Searching for students

On my second day in Jenin (April 6th) Yousef is going to introduce me to several organisations in Jenin. These organisations might have people in their ranks who are interested in English conversation. Yousef didn’t pre-arrange any groups for me. We agreed to set up a few groups once I had arrived in Jenin.

Our first appointment leads us to the local branch of a Palestinian political party. Yousef and I walk through the huge vegetable market of Jenin and then we step into a building. We are being received in the office of the “mudir” (the director) of the party. I get a detailed explanation of what this local branch of Fatah exactly does in Jenin. In short, it tries to establish relations with all kinds of local civic organisations and it tries to cooperate with these organisations to achieve common goals. Yousef translates everything the director says and through the open window (it’s a boiling hot day) we hear the cries of the market vendors and coffee sellers (they walk around with a coffee pot and little cups) and the hooting of taxis and other cars.

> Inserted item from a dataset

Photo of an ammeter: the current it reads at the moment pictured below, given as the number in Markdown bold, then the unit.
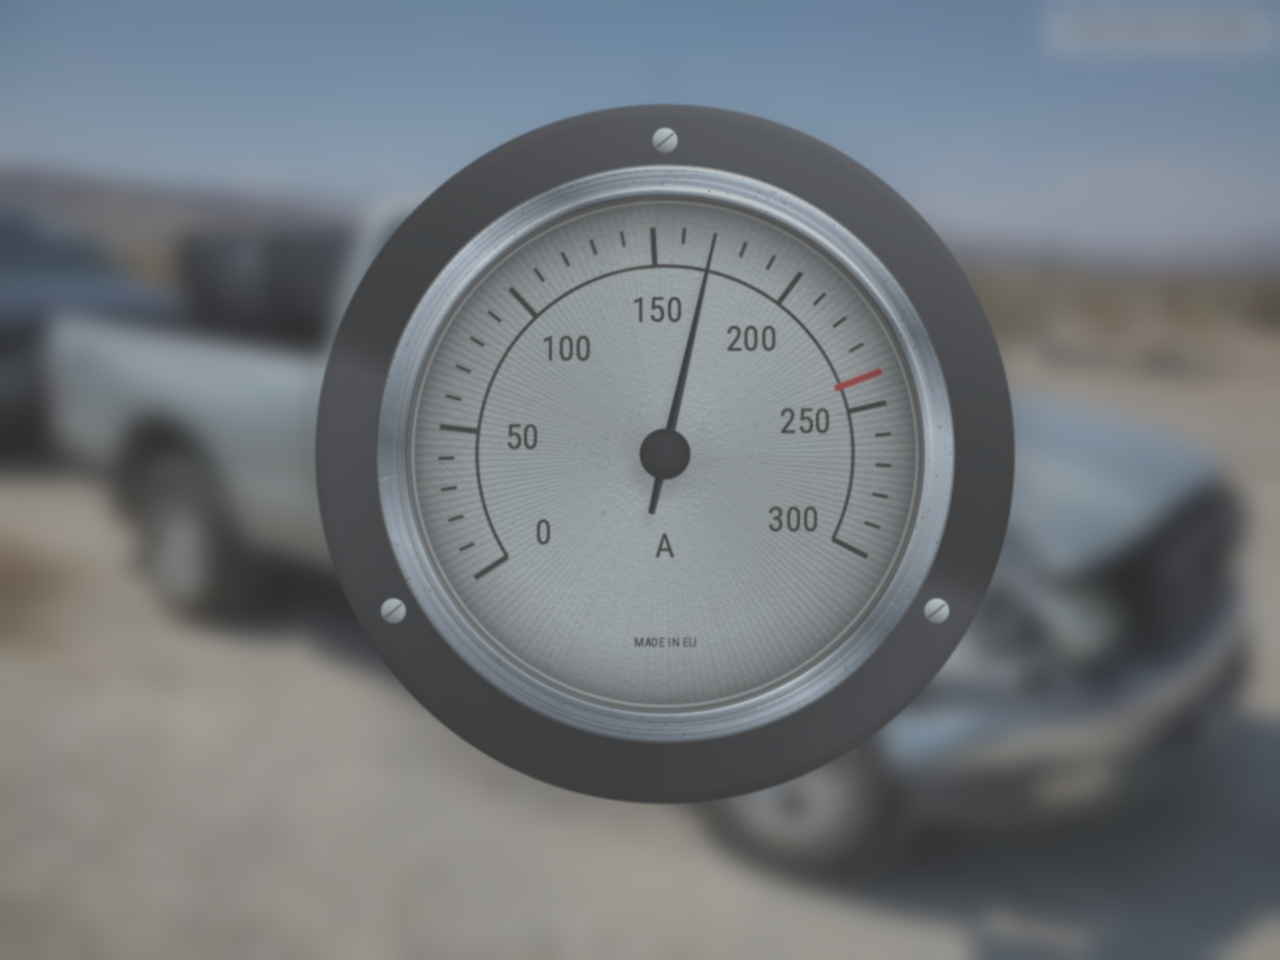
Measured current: **170** A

Along the walls of the office of the director lots of chairs are lined up. During our conversation men constantly enter the room, they take a seat and listen for a few minutes, they smoke a cigarette and pour themselves a small cup of Arab coffee and then they leave without a word. I wonder who these people are, but this is customary here. Actually you see chairs lined up everywhere, in office rooms, in living rooms and sometimes even in shops. Arabs love to sit down with each other in a circle and then they talk and talk and talk while enjoying a typical glass of very sweet Arab tea with some mint or zaatar leaves or a small cup of Arab coffee.

The director promises to contact his members for us. He thinks he can set up a group of young men and women.

Our next meeting is at the Women’s Union of Jenin. I’m introduced to Hanaa. Again we sit down and a delicious cup of tea is served to us. After exchanging the latest news, Hanaa tells us she will form a group of women who will attend the conversation lessons. On top of that she suggests I could also teach English conversation in Arrabah. This a nearby village in the hills just outside Jenin. To me it’s all great.

Finally we visit the office of the local labour union. Again we drink a glass of very sweet mint tea and I get an elaborate explanation about the activities of the union. Our host is not sure yet if he can set up a group for me, but he promises that he’s going to do his best.

Late in the afternoon Yousef and I visit the bakery of the JCCC. Yousef started this interesting project. Currently it provides employment to a number of young men, but Yousef’s eventual purpose is to employ women. The income this will provide will make them more independent. The scent of sweetness and pastry fills my nostrils and I look with interest at all the activity.

I ask Yousef where these young men learned the job. One of the bakers says something in Arabic and Yousef translates it: the “leading baker” was trained in Israel. Upon hearing that, one of the other bakers smiles uncomfortably and makes a remark in Arabic. I only catch the word “Israelis”, but the expression on his face and his uncomfortable smile say it all….

“It’s nice telling Ruben something about the bakery, but did you really have to say that the Israelis taught us the job?!”